It is August and in almost exactly a month’s time I will be returning to University to study a MA. During the summer I’ve done some exciting things, I went to Edinburgh Film Festival and managed to see seventeen films in four days. I travelled around Italy for two and a half weeks, seeing some amazing sights and getting a little sunburnt along the way. I’ve enjoyed this summer but now I’m in a bit of a no man’s land. I’ve got nothing really planned bar a few days out with friends over the next five weeks, as I sit at home in my pyjamas, hearing about how well some of my friends have done with internships and grad jobs via social networking sites I wonder if I made the right decision about doing the MA.
There is no turning back for me now as I’ve paid my fee’s and arranged accommodation. The MA in Media and Public Relations is perfect for me and I’m definitely looking forward to studying something new. I’ve never studied any form of business and as someone who wants to be a part of the film business, the MA could be one of the most useful things I’ll ever do for my career.
I think the main thing I’m feeling is not necessarily jealousy, rather disappointment in myself. From January 2013 till April 2013 I applied for over thirty different internships, placements and grad jobs and only heard back from two of them. The two I heard back from were both rejections but at least they both gave constructive criticism. I’m starting to think that I was too quick to get disheartened about a lack of response at all let alone a positive response and that is what, in part, drew me to the MA. In today’s economic climate it’s always going to be hard to find an internship let alone an actual job and I think one of my biggest problems (or it could be a positive thing) is that I don’t want to settle. I don’t want to go back to my job in a local shop that I know I can just walk into. I want to work in media and in PR and in Film and I only want to get a job or an internship in that field.

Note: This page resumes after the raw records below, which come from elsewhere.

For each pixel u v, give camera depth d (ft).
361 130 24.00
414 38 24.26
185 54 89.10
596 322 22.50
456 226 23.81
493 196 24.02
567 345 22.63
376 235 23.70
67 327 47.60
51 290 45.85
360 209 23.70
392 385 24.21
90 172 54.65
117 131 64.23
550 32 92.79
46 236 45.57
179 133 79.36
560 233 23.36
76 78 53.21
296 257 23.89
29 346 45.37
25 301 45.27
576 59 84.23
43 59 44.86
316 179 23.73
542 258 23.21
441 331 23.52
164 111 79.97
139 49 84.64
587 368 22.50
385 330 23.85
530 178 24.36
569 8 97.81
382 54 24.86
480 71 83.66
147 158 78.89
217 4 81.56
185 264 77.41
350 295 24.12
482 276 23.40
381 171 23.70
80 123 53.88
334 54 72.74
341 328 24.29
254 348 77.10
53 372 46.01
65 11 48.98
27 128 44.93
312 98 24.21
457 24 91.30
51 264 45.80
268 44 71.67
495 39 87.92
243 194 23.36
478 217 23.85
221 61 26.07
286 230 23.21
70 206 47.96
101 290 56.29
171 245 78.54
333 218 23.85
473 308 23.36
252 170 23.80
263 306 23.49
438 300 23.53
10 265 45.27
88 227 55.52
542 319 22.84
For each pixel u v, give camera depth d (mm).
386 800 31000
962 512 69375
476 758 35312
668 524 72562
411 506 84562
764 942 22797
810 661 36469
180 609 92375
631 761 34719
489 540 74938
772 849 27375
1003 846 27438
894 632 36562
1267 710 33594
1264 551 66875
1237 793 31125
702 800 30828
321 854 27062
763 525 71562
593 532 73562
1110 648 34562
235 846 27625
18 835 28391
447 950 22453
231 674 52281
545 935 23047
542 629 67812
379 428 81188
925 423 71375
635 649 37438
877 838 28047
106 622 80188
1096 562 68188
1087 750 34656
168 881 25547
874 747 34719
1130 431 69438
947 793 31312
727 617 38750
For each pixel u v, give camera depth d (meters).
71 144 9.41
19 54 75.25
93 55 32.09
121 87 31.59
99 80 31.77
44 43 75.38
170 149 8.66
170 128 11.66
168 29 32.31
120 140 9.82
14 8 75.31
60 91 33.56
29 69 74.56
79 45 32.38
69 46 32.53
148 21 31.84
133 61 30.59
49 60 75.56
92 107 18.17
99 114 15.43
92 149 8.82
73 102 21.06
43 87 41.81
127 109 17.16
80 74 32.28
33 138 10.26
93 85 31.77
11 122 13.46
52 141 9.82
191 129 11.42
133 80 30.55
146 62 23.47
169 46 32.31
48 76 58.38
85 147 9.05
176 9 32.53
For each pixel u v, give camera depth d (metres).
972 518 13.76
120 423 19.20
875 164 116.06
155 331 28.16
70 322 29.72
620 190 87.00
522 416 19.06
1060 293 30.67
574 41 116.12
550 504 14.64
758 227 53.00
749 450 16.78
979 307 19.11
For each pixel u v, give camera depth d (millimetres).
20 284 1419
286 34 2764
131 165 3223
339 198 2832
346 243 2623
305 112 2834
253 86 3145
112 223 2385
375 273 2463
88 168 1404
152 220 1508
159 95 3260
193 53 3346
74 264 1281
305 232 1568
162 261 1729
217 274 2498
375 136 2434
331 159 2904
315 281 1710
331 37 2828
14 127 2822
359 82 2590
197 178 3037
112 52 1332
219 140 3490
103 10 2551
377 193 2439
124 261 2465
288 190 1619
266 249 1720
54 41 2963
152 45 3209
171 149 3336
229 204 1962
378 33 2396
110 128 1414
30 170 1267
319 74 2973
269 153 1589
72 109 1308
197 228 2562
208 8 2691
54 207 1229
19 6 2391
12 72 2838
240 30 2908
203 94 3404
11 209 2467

Many of the positions I was applying for wanted the applicant to have some experience in business, sometimes this was through work and others it was through education. Like I said before I never studied business before because for a long time my aspirations were in a completely different area. When it came to business experience in work, I have a little office based experience for instance answering telephones, doing mailshots and working on reception but I don’t have any experience in a large corporation. I hope that having the MA on my CV will help show prospective employers that I do know and understand the big world of business.
I think I’m also not ready to be an adult, to not have that comfort blanket of still being a student and to have to work a nine to five job five days a week. Also if or when I ever got a job I know I’m going to have to leave home as London is where I want to be and where I need to be if I want to work in Film. The whole situation is big and scary and while I’m perhaps a little envious of my friends who are out there and doing something, I’m pretty sure that doing a MA will make me more confident and able in any future job. Perhaps I’m going to have to “settle” but right now I want to work towards my dream job and hope that I won’t have to settle for anything less.
I’m proud of my friends who have found themselves jobs or internships and I wish them all the luck in the world. But it’s going to be another year until that’s me.